I wanted to check in on libertarian small government conservative Rand Paul now that he’s running in the general, and it’s time to drop the Tea Party nonsense and get down to the serious business of running as a garden variety hard-Right Republican.
Which is, of course, what he is:
A well-funded national business group making noise across the country has muscled its way into the Kentucky U.S. Senate race, backing tea party favorite Rand Paul with a scare-tactic ad slamming Jack Conway
In a 30-second TV commercial that began airing statewide Wednesday, the U.S. Chamber of Commerce accused the Democrat of supporting Medicare cuts that would take 113,000 Kentucky seniors off the rolls by backing President Obama’s health care overhaul. It never mentions Paul’s name.
Paul announced the chamber’s endorsement during a news conference in his south-central Kentucky hometown of Bowling Green, where he lives and maintains his eye surgery practice.
The Medicare cuts Rand Paul’s backers are referring to are cuts to Medicare Advantage.
Senate Democrats somehow mustered up the courage to tell the truth about this huge taxpayer rip-off, and actually slow growth in a program that is a massive failure for taxpayers.
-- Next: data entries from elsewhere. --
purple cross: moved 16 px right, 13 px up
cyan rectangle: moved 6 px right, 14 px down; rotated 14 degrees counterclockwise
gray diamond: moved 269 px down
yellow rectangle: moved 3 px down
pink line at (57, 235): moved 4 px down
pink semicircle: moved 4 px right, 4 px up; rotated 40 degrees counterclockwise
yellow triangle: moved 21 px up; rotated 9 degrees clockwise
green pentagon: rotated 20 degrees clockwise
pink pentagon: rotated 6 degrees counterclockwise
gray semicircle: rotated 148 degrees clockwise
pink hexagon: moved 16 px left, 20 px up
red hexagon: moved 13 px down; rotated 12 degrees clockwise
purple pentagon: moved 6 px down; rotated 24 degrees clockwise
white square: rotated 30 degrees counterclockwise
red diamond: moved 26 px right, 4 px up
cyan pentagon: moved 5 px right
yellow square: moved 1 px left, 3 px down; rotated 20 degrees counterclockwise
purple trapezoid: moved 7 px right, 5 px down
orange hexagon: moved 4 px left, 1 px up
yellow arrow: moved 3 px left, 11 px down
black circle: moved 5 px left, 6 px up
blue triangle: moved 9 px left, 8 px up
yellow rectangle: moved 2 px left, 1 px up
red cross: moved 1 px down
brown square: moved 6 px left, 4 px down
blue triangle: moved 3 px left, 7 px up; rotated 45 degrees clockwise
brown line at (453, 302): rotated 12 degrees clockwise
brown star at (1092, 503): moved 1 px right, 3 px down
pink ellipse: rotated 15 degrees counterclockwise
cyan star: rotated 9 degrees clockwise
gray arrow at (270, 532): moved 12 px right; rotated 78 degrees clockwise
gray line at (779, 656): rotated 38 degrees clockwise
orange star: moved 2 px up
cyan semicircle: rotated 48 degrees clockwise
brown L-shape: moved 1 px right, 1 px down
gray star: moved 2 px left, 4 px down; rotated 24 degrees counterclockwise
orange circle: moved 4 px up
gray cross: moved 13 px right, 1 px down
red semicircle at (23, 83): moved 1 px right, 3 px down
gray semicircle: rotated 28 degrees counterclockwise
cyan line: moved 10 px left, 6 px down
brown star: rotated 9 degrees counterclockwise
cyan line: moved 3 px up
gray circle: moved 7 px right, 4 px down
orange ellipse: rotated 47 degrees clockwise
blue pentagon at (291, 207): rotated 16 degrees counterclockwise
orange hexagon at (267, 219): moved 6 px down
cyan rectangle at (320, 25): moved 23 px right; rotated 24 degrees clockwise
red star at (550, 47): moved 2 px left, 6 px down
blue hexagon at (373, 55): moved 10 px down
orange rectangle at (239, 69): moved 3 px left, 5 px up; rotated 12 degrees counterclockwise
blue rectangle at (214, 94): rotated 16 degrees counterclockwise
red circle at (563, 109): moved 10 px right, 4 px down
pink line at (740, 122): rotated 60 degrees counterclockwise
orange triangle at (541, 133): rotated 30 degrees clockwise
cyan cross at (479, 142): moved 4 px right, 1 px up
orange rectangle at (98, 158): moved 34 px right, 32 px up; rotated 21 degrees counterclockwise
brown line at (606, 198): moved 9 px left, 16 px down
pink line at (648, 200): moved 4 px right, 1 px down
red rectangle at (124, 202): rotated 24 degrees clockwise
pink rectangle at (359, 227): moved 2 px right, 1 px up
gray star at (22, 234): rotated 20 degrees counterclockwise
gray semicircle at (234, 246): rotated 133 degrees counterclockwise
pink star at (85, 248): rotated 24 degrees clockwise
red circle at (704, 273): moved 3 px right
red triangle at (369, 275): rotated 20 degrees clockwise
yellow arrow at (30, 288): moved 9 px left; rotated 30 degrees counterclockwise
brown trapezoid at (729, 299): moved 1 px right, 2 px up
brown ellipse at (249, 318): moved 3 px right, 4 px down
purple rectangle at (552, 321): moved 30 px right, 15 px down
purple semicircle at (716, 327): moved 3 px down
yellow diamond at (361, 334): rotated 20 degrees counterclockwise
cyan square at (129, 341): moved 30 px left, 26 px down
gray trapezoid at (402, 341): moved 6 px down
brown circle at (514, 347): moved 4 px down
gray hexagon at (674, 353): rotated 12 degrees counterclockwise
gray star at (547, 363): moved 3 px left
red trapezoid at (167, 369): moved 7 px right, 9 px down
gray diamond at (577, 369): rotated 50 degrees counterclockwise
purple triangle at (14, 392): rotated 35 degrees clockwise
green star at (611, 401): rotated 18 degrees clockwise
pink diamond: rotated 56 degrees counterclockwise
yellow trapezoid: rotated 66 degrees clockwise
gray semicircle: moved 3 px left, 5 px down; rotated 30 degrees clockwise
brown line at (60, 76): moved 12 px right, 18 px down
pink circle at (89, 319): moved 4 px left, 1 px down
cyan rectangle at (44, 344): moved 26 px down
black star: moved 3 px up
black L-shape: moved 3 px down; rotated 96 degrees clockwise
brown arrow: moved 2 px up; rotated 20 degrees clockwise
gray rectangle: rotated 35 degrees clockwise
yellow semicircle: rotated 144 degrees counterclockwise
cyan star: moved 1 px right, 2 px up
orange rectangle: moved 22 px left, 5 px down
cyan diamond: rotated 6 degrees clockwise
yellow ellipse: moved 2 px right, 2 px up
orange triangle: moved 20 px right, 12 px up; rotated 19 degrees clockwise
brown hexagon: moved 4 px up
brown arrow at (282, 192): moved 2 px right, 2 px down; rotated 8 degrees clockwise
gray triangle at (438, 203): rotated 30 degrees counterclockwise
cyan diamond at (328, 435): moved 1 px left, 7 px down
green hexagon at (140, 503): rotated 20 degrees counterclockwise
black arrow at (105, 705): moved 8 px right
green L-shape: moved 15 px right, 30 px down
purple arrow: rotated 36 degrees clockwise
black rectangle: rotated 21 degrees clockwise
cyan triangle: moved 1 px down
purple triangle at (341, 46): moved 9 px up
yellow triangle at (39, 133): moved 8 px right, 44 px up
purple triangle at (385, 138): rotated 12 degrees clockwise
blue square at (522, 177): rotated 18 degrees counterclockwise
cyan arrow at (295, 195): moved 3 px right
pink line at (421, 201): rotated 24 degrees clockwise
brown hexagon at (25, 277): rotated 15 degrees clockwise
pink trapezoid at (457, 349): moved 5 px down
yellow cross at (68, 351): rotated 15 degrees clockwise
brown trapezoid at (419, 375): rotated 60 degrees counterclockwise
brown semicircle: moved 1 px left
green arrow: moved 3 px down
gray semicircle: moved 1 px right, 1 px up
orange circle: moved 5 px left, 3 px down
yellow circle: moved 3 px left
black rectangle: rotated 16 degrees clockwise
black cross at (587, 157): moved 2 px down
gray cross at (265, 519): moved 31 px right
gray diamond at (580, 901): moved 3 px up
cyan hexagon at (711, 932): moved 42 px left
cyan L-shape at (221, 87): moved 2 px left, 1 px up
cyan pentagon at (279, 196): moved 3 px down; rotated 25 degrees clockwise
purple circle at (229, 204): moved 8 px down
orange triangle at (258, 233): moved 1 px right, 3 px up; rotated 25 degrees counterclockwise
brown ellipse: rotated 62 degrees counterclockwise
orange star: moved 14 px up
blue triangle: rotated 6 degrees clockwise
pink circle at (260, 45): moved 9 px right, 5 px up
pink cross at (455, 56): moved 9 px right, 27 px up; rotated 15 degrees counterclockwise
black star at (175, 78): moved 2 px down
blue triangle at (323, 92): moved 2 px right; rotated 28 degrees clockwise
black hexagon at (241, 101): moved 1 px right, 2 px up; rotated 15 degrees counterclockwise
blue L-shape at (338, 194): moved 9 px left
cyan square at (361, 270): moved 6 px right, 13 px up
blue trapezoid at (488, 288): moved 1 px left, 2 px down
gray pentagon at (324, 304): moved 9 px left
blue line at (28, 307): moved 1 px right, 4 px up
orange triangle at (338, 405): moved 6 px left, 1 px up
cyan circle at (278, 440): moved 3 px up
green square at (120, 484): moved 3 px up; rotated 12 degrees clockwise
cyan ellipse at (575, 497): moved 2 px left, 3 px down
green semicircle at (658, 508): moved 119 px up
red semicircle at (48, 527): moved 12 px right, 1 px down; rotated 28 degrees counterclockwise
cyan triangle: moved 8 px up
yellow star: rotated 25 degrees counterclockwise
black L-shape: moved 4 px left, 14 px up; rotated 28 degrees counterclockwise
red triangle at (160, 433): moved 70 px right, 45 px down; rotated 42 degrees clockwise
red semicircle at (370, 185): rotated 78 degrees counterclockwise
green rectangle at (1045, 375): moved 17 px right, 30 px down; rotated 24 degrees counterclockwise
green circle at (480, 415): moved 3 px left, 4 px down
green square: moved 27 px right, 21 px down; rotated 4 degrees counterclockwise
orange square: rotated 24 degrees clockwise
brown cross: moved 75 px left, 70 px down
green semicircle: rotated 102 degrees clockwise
Essentially, it works like this: Congress allowed private HMOs to compete for Medicare patients under the rationale that they could offer better service at lower cost than the government. They couldn’t. So Republicans in Congress began boosting their payments, to the point that Medicare Advantage gets paid 114 percent what Medicare gets paid to care for a patient. That leads to some fun perks, like free gym memberships and complimentary aspirin and band-aids, which in turn leads seniors to defend the program because they like their perks. But it also means a lot of unnecessary expense for taxpayers.
Rather, economists have estimated that for every extra dollar we pay the program, 14 percent is passed on to seniors and 86 percent goes to profits or other costs. In other words, we’re getting only 14 cents of obvious value for every dollar of overpayment.
Republicans can change the label, and keep the Tea Party candidate’s names off the advertising, but it’s the same old product.